# One last integration problem

1. Feb 20, 2008

### Ravenatic20

This is what I have so far:

$$\int (\frac{x^2}{\sqrt{4 + x^2}}) dx$$

$$x = 2 tan u$$
$$dx = (2 sec^2u) du$$

$$x^2 = 4 tan^2 u$$

$$\sqrt{4 + x^2} = \sqrt{4 + 4 tan^2 u}$$

$$\sqrt{4 + x^2} = \sqrt{4 (1 + tan^2 u}$$

$$\sqrt{4 + x^2} = \sqrt{4 sec^2 u}$$

$$\sqrt{4 + x^2} = 2 sec u$$

Then I have:

$$\int (\frac{x^2}{\sqrt{4 + x^2}}) dx = \int \frac{4 tan^2 u}{2 sec u} 2 sec^2 u du$$

$$\int (\frac{x^2}{\sqrt{4 + x^2}}) dx = \int (4 tan^2 u)(sec u) du$$

I keep getting stuck on this part, any ideas?

2. Feb 20, 2008

### rocomath

Assuming your work is correct ...

$$4\int\tan^{2}\theta\sec \theta d\theta$$

$$4\int(\sec \theta \tan \theta) \tan \theta d\theta$$

Or go straight to this ...

$$4\int(\sec^{3}\theta-\sec \theta) d\theta$$

Either way, integration by parts!

Last edited: Feb 20, 2008
3. Feb 20, 2008

### Ravenatic20

Taking that...

$$4\int(\sec u \tan u) \tan u du$$

And knowing that:

$$\int(\sec u \tan u) du = \sec u + C$$

and...

$$\int\sec u du = ln |\sec u + \tan u|)+ C$$

Can we just do it by parts that way?

So...

$$\int (\frac{x^2}{\sqrt{4 + x^2}}) dx = 4(\sec u + ln |\sec u + \tan u|) + C$$

(crosses figures)

4. Feb 20, 2008

### rocomath

You must be drunk!

$$4\int(\sec \theta \tan \theta) \tan \theta d\theta$$

Usually, you want to reserve "u" so I'm using theta in it's place.

$$u=\tan \theta$$
$$du=\sec^{2} \theta d\theta$$

$$dV=\sec \theta \tan \theta d\theta$$
$$V=\sec \theta$$

$$4\int(\sec \theta \tan \theta) \tan \theta d\theta=4(\sec \theta \tan \theta-\int\sec^{3}\theta d\theta)$$

Do parts again, you will actually have to do it 3x, I think. Take $$\int\sec^{3}\theta d\theta$$ to the side and you will notice that you get it back. Just move it to the other side and divide by the constant, and it's solved.

Last edited: Feb 20, 2008
5. Feb 20, 2008

### Ravenatic20

No I'm not drunk, I'm just new to this material. However I think were just about done:

I understand how you did everything, so now...

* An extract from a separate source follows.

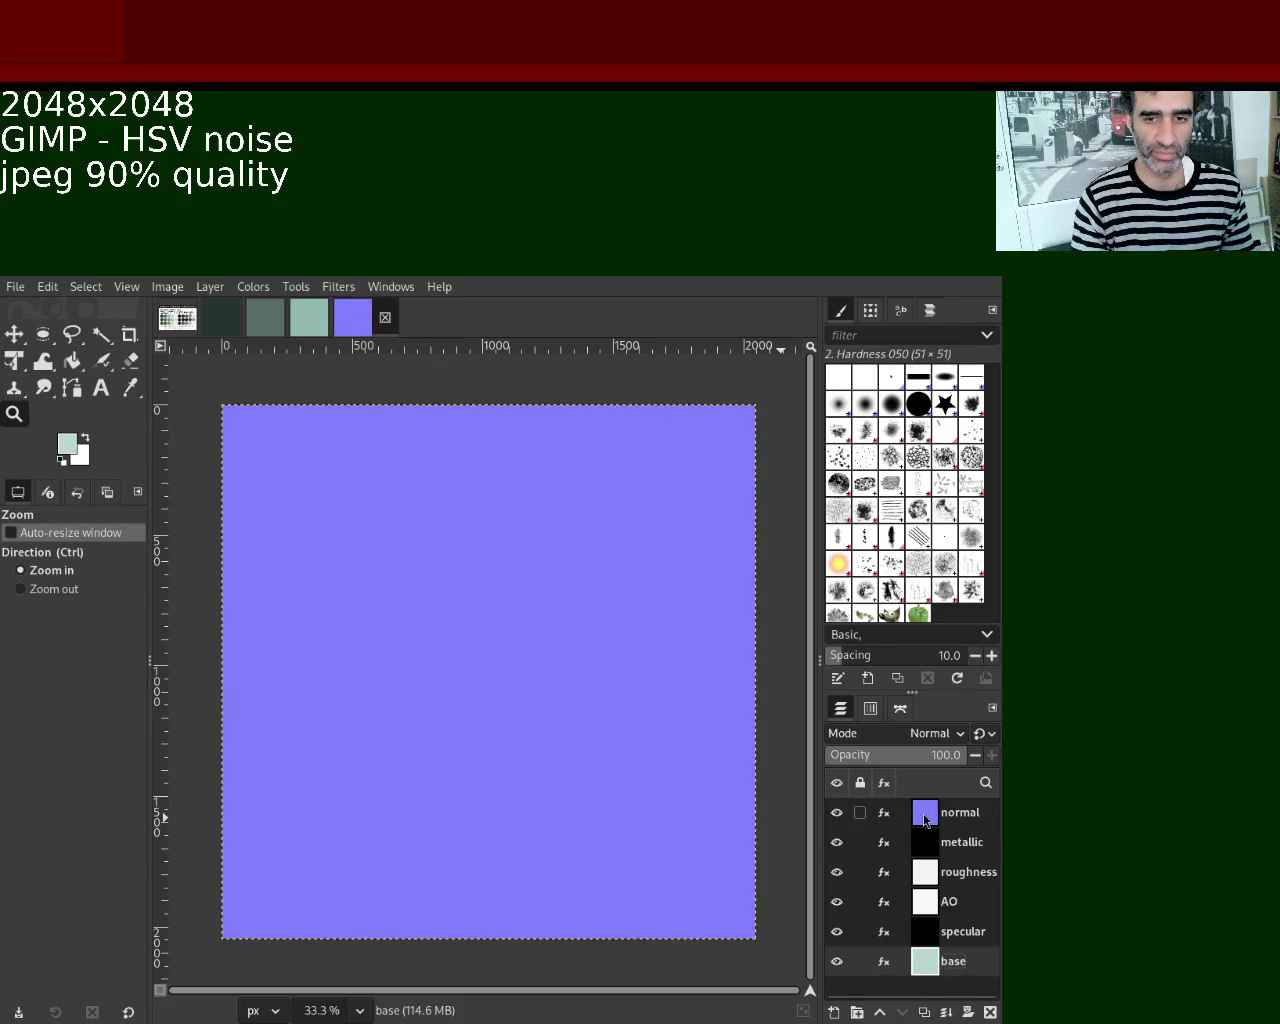
pyautogui.click(921, 812)
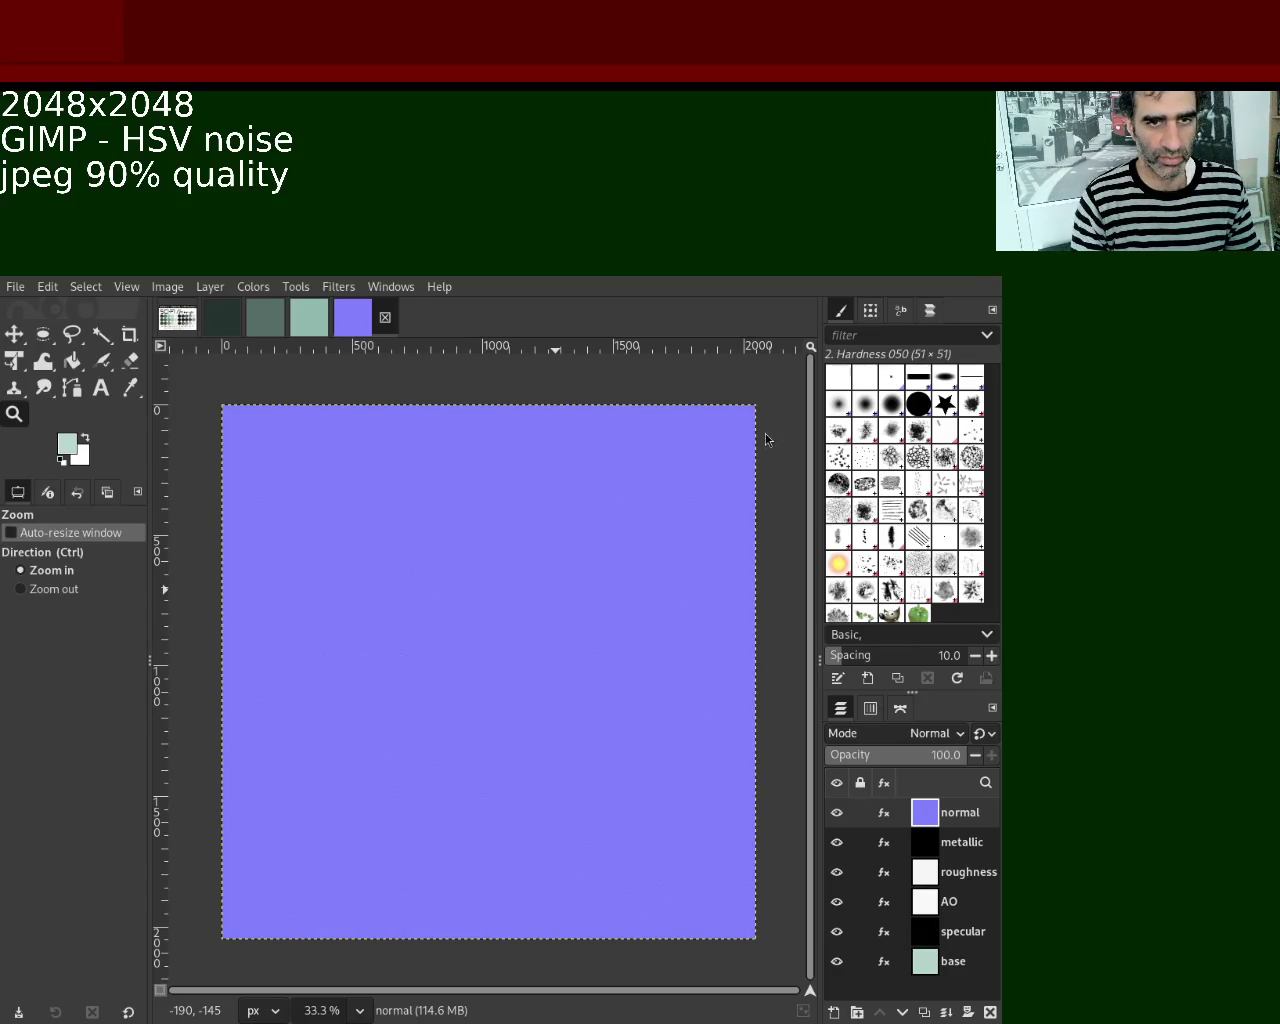
# Re-export the normal map, save the project as 4.xcf, and hide the normal layer.
pyautogui.press('ctrl+e')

$$4\int(\sec \theta \tan \theta) \tan \theta d\theta=4(\sec \theta \tan \theta-\int\sec^{3}\theta d\theta)$$
Where... $$\int\sec^{3}\theta d\theta) = \frac{1}{2} \sec \theta \tan \theta + \frac{1}{2} ln|sec \theta + tan \theta| + C$$

This gives us:
$$\int (\frac{x^2}{\sqrt{4 + x^2}}) dx = 4 (\sec x \tan x)-\frac{1}{2} \sec x \tan x + \frac{1}{2} ln|sec x + tan x| + C$$

?

6. Feb 20, 2008

### rocomath

To be honest, I did not work it out myself. Looks good though! Btw, hopefully you weren't angry with my comment. I didn't mean anything by it in terms of you just having learned this :p But um, your answer could be right, all depends if your teacher wants you to re-substitute ... this would be the most painful part, lol.

7. Feb 20, 2008

### Ravenatic20

Haha no offense taken and thanks for your help!

8. Feb 20, 2008

### HallsofIvy

Staff Emeritus
Actually, he meant it helps to be drunk when doing calculus!

9. Feb 20, 2008

### ssd

A much faster way to learn these type of integrals is to go through a standard text book step by step, and use paper and pen.

10. Feb 20, 2008

### rocomath

Really? Mr. Obvious.

11. Feb 20, 2008

### coomast

Another way of doing this integral is by using the substitution:

$$x=2\cdot sinh(t)$$

after setting:

$$x^2=x^2+4-4$$

in the numerator. You will end up with:

$$I=\frac{x}{2}\sqrt{4+x^2}-2\cdot argsinh\left( \frac{x}{2}\right)+C$$

Btw: I'm sober

12. Feb 21, 2008

### ssd

Some times people has to be more obvious than needed for some people who are reluctent to see in text books the standard result like

integral [sqrt(a^2 + x^2)] dx = (x/2) sqrt(a^2 + x^2)+ [(a^2)/2] ln|(x+sqrt(a^2+x^2)|+c
(I leave the derivation of this result for obvious reasons)

and cannot see x^2 = x^2 +a^2-a^2, as shown in the previous post by COOMAST. Then the remaining term is easily (obviously?) undone by substituting x=2tan(u).
After COOMAST's method, I would prefer this method as it will be easier to go back in terms of the original veriable. Is it obv....?

Last edited: Feb 21, 2008
13. Feb 21, 2008

### unplebeian

Don't drink and derive.